### Task requirements
Please count the lines below that hold the word "因为容易发生死锁" and give the count without any other text.

### Stored data
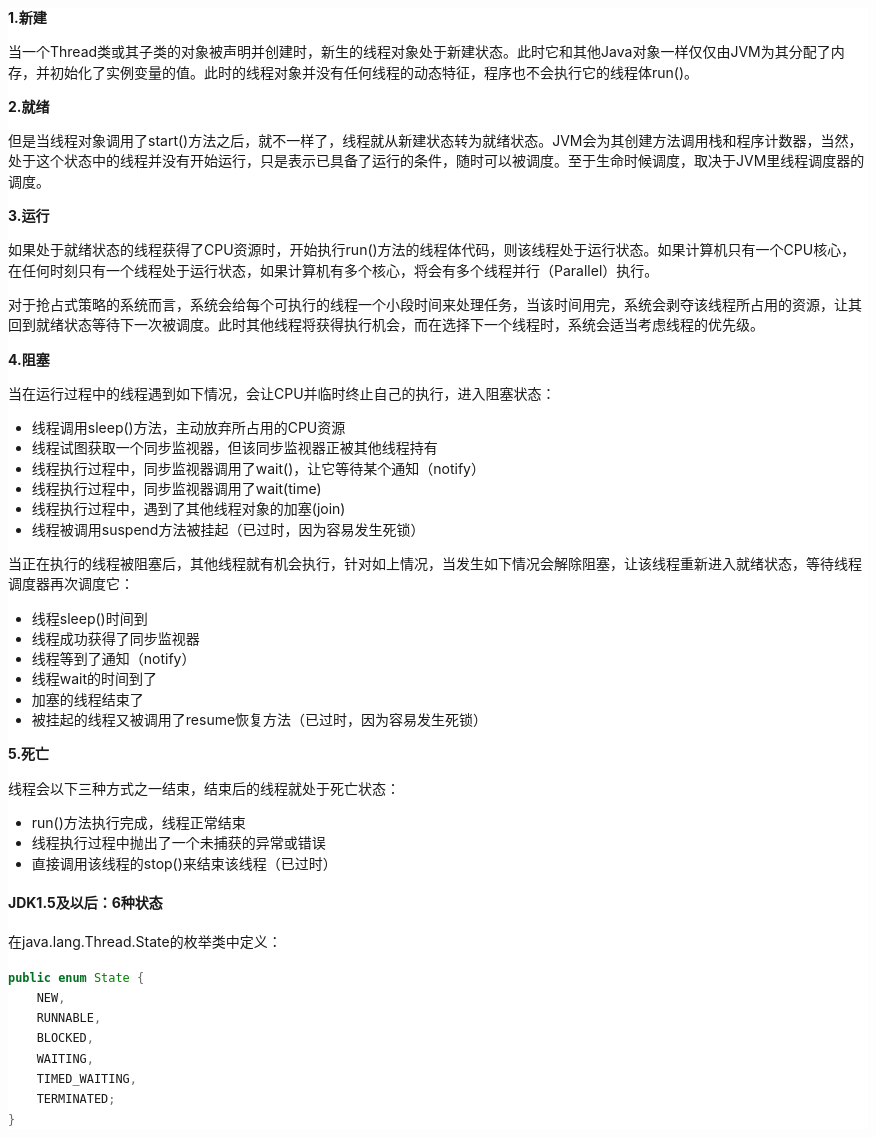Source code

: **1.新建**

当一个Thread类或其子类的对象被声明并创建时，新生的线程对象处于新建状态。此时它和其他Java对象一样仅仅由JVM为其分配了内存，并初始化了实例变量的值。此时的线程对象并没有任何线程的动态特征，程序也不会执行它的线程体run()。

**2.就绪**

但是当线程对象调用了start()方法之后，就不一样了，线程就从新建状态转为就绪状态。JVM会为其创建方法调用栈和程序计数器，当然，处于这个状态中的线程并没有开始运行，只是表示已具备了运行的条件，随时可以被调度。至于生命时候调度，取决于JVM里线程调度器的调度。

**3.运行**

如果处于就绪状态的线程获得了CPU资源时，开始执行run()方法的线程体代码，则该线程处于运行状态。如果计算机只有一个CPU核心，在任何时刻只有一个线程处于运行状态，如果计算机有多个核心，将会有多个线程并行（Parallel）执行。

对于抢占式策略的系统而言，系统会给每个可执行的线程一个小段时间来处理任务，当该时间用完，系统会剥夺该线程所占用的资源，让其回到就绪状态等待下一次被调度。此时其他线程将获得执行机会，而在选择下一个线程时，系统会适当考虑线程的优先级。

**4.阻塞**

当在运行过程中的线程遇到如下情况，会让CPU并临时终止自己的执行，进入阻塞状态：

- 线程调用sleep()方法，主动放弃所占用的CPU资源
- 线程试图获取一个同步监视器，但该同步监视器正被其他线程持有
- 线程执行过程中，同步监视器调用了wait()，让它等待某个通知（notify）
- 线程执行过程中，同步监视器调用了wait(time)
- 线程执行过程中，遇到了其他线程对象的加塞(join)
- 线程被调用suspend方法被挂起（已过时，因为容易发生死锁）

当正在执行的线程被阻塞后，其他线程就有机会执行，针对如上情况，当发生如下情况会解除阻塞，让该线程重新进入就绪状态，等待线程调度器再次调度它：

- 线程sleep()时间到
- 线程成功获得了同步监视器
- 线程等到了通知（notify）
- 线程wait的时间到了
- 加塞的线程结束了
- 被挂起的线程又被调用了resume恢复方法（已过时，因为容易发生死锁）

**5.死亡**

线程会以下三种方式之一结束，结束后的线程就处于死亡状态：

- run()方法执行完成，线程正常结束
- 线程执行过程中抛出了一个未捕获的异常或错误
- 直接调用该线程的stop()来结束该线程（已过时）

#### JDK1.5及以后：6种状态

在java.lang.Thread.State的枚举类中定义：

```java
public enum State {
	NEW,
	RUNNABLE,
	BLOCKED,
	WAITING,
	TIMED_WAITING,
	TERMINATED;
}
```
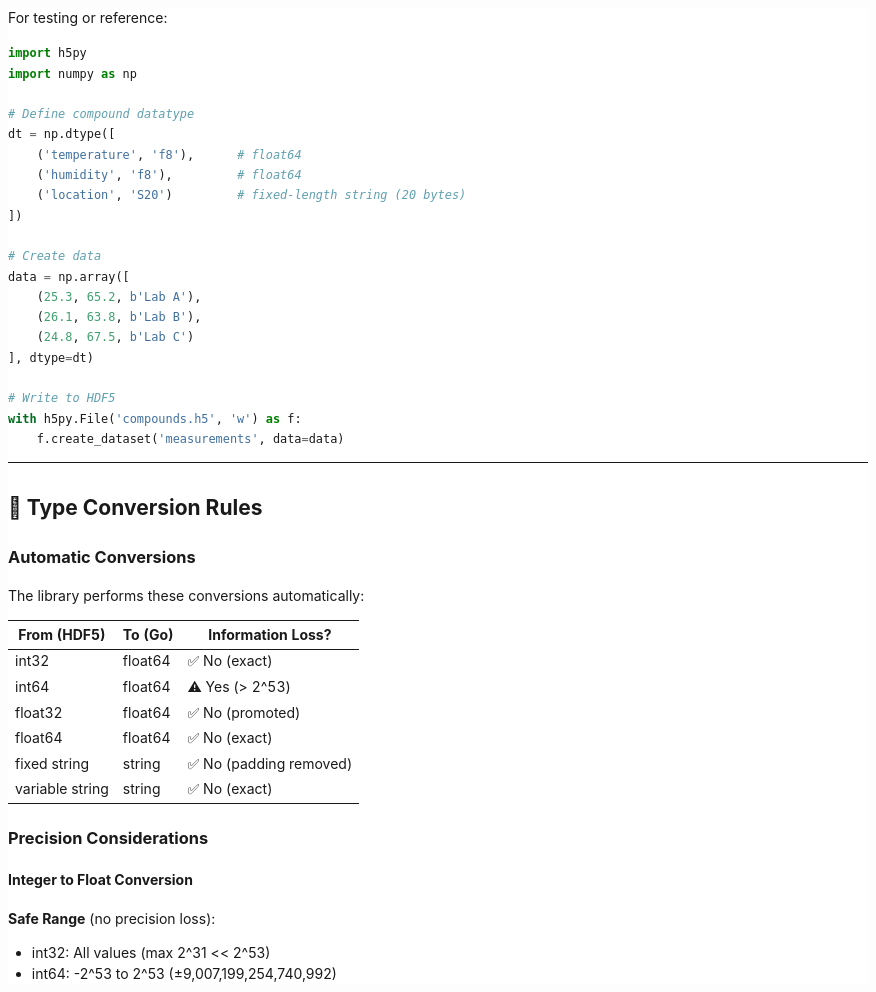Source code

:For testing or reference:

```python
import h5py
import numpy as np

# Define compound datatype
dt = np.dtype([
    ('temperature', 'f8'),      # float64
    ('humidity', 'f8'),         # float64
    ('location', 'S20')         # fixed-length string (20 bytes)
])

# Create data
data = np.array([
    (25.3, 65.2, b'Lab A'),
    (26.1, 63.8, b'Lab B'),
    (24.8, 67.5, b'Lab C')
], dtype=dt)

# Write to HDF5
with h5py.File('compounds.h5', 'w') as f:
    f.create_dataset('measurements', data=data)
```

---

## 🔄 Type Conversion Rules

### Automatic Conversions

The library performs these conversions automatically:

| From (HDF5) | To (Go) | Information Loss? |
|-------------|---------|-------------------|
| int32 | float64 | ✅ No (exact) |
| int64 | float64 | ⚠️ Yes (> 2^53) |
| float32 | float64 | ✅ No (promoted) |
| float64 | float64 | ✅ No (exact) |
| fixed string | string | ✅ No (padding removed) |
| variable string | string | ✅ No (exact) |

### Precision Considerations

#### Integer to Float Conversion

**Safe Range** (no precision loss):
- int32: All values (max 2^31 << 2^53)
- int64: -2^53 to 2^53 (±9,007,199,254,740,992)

### Exercise response
2